[Supplied passage — start]
16 June 2008
12 June 2008
This was a close case, decided 5-4 by a liberal v. conservative split. The liberal majority (opinion by Justice Kennedy) decided that the 2005 Detainee Treatment Act (DTA) did not adequately protect the right to habeas corpus of detainees at Guantanamo Bay. The majority concluded that the limitation of habeas rights in that law was unconstitutional because, in the views of the Court, habeas protections can only be suspended by invoking the Constitution’s suspension provision, i.e. when the Commander in Chief declares a rebellion or invasion. The conservative dissenters, Chief Justice Roberts and Justices Alito, Scalia, and Thomas, rejected this argument in two separate dissenting opinions, one by the Chief Justice and one by Justice Scalia, in both of which the other conservative justices joined.
The Roberts dissent argued primarily that the DTA adequately protected whatever rights aliens detained as enemy combatants have. The right of habeas corpus is not an independent civil right in US law, according to the Chief Justice, but is first and foremost a “procedural right, a mechanism for contesting the legality of executive detention.” In other words, Roberts implies that it is not the exact formula of the writ of habeas corpus that is the protected civil right, but the intent or content of this writ, i.e. the test whether executive detention is legal. Thus, Roberts concludes that the DTA more than adequately provides for a protection of that essential right and that the discussion of habeas corpus should never even have been considered in this case.
Justice Scalia’s scathing and sarcastic dissent went into the specific question whether the Guantanamo detainees had the right of habeas corpus. He emphatically concludes that they do not because the detainees are held in Guantanamo Bay which is part of Cuba and not the United States. As alien detainees being held outside the sovereign territory of the United States they have no constitutional right to sue in civilian US court. Scalia also argued that the very reason President Bush decided to detain enemy combatants at the Guantanamo Bay facility was that he was advised by legal counsel that US civilian law does not extend to that facility.
As with any legal case, the question is an intricate one. Seen from a political point of view, I am not unsympathetic to the Court’s decision. The reason for this is that I do not agree with the ethical argument that enemy combatants “ought not to be be allowed to sue in civil court.” This seems to be at the bottom of Bush administration arguments, and Justice Scalia’s opinion strongly supports this notion. Hiding behind certain blank spots in the law because it is convenient to do so does not address the ethical question whether even enemy combatants ought not to have a certain minimum guarantee of due process. Scalia’s intricate argument regarding the sovereignty status of Guantanamo Bay is not only unconvincing, it is short-sighted and goal-oriented. He argues in effect that Guantanamo Bay is in no way part of US sovereign territory and that, ergo, the right to a writ of habeas corpus does not extend there, at least not to alien detainees. But his reasoning is somewhat tortured (pun intended) because he has to engage the majority’s argument that US sovereignty extends there at least de jure if not de facto. While this distinction, invented by the majority for this case, certainly is not extremely elegant, it does essentially describe the status of Guantanamo: US duties are imposed there by US agents (the US military and other federal agents) on the detainees and these US agents have to abide by executive directives. The majority’s conclusion that this implies US legal control of the area is not less than reasonable. Scalia’s dissent that there is no such term as de jure sovereignty and that its distinction from de facto sovereignty is contrived is unfair and wrong. His particular example that, in common law history, the English writ of habeas corpus was not issued in Scotland when the power of the English crown extended de facto to Scotland, is a legal non sequitur. After all, Scotland had and has its own law in a way not dissimilar to the way different US states have different and separate legal codes.
[Supplied passage — finish]
[Records — start]
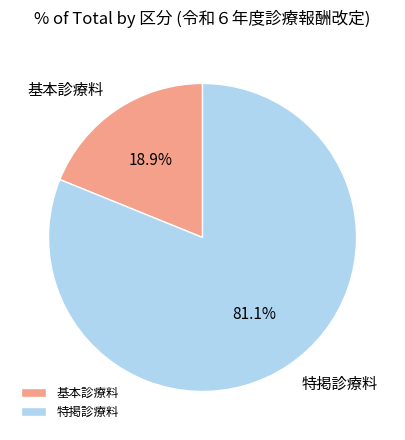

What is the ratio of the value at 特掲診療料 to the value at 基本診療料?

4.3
[Records — finish]
[Records — start]
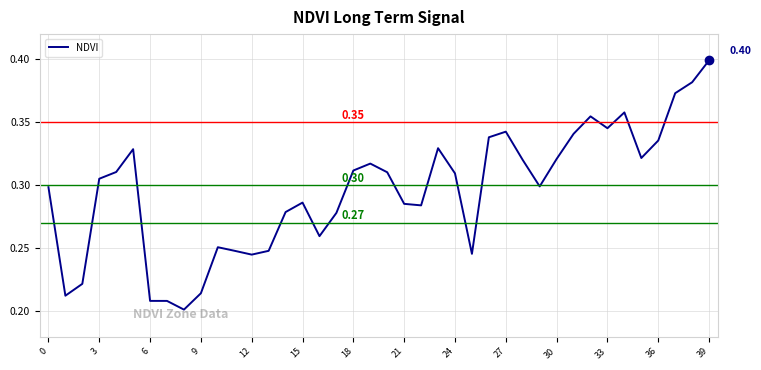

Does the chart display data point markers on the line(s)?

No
[Records — finish]
[Records — start]
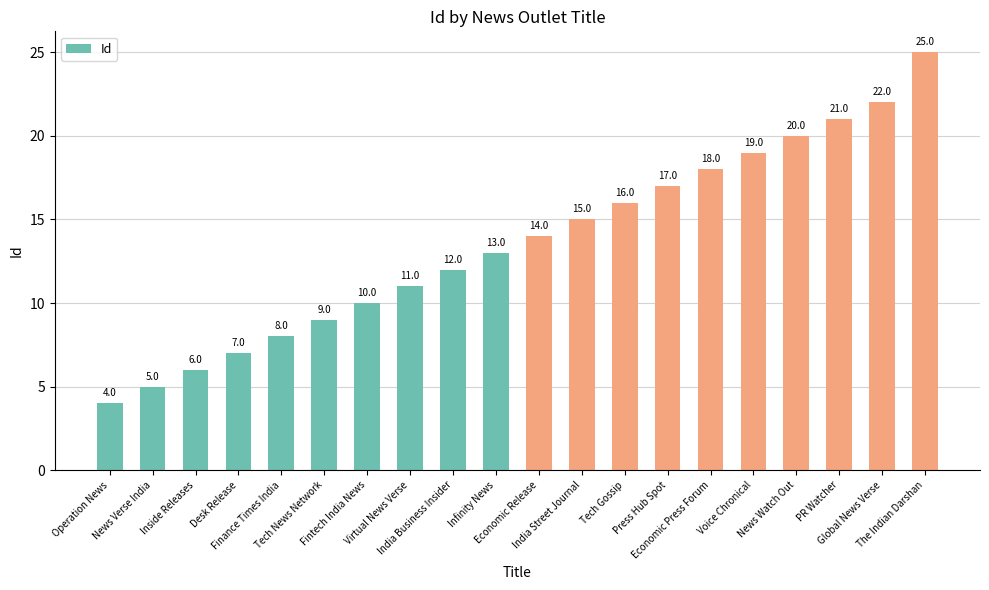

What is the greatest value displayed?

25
[Records — finish]
- Task 1: Decide whether each statement agrees with the Guantanamo habeas text, answering yes or no and quoting the text's deciding words: (a) Justice Kennedy wrote the majority opinion; (b) Chief Justice Roberts and Justice Scalia wrote one joint dissent; (c) Roberts describes habeas corpus as an independent civil right.
- Task 2: Carry the Guantanamo habeas text forward from its final sentence.
The lines are not needed for any of this work.

- Expected answer 1:
(a) Yes: "The liberal majority (opinion by Justice Kennedy)"
(b) No: "in two separate dissenting opinions, one by the Chief Justice and one by Justice Scalia"
(c) No: "The right of habeas corpus is not an independent civil right in US law, according to the Chief Justice"

- Expected answer 2:
But this is mostly politics and not necessarily constitutionally sound reasoning. The Chief Justice’s dissent makes clear that even the alien detainees at Guantanamo Bay have a right to challenge their detention, but he deferred to the decision reached by both the executive and legislative branches in passing the DTA in 2005. This law, he argued not unpersuasively, protects the effective content of the detainees’ rights. Just because these rights are not exactly equal with civil habeas corpus rights that obtain for US citizens anywhere, and for legal resident aliens within the sovereign territory of the United States, this is no reason to declare the relevant provision in the DTA unconstitutional.
We must not fall into the trap of fixing this the quick way because the question is politically controversial. I have always disagreed with the Bush administration’s handling of the legal rights of Guantanamo detainees. I believe the limitations imposed on them are unethical because they contradict the very principles undergirding American law and democracy. Even enemy combatants should have some rights. The administration has claimed to agree with this position but the limitations they have imposed on these rights, as gleaned from the legal arguments employed in the various challenges in federal court to the detainees’ treatment, appear to exceed the standards of reasonableness.
On the other hand, the public at large has no right whatsoever to know anything about the way these enemy combatants are processed as this would clearly violate the national security interests of the United States. And unfortunately, the public, in the guise of journalists, pressure groups, and politicians, have muddied the debate by offering conclusions on the matter when they have no understanding of the facts. This decision by the Court’s liberal majority is clearly driven to appease these ill-informed public opinions. Chief Justice Roberts’ warning that the majority’s decision will create a legal confusion that is in no-one’s interest, neither that of the government nor that of the detainees, is quite correct. As members of the judicial branch of government, the justices have no calling except to look at what the pertinent laws say and then declare that. If this analysis of the law finds that the Bush administration has not violated any law then, no matter the political or ethical quibbles one may have with administration policy, too bad. It is simply not up to the judiciary to correct this situation. Judges are nothing but glorified legal consultants, trained in giving expert opinions on the cumulative effect of legislative and executive action.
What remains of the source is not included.